Et pourtant, si!—quelque chose lui disait qu'il en avait, du cœur, mais qu'il était un grand enfant que la vie de la mer avait perdu. Avec un attendrissement très doux, elle retrouvait sa figure noble et tranquille, sa voix, son sourire des bons moments où il était sage....
L'abandonner?... À cette idée qu'il s'en irait seul, tout à fait perdu alors, et jetant tout au diable, livré à ses vices et à ceux des autres, recommencer sa vie de débauches avec d'autres femmes, naviguer au loin, puis vieillir seul, délaissé, épuisé par l'alcool!... Oh! à cette idée de le quitter, elle était prise d'une angoisse plus horrible que tout: elle sentait qu'elle était rivée à lui maintenant par un lien plus fort que toute raison, que toute volonté humaine. Elle l'aimait éperdument, sans avoir conscience de la grandeur de son amour.... Non, plutôt, si elle ne pouvait pas l'en retirer, elle se laisserait rouler avec lui dans la dernière fange pour l'avoir encore dans ses bras jusqu'à l'heure de mourir.
[LVII]
Petit Pierre n'aimait pas du tout Brest, lui; il trouvait que c'était vilain et que c'était noir.
Il y demeurait seulement depuis quatre mois, et déjà ses joues rondes avaient un peu pâli sous leur teinte brune. Avant, elles étaient pareilles à ces brugnons très mûrs des pays du Midi, qui sont d'une couleur chaude et dorée, d'un rouge taché de soleil.
Ses yeux étaient noirs et brillaient d'un éclat de jais, comme ceux de sa mère, entre de très longs cils charmants. Dans ses petits sourcils, il y avait déjà quelque chose de grave, qui était d'Yves.
Il était beau à peindre, avec son expression réfléchie, et ce petit air mâle et décidé qu'il prenait déjà comme un grand garçon.
De temps en temps, il avait bien encore des moments de gaieté très bruyante; il sautait, sautait tout autour de la chambre triste, en faisant beaucoup de tapage.
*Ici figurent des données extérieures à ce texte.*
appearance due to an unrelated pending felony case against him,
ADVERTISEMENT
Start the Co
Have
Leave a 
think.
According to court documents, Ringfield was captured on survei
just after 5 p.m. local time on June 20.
Mais cela ne lui venait plus aussi souvent qu'à Toulven.
Il regrettait, dans son petit souvenir encore vague, il regrettait les petits camarades du sentier de hêtres, et les cajoleries de ses grands-parents, et les chansons de sa vieille grand-mère. Là-bas, tout le monde s'occupait de lui, tandis qu'ici il était presque toujours tout seul.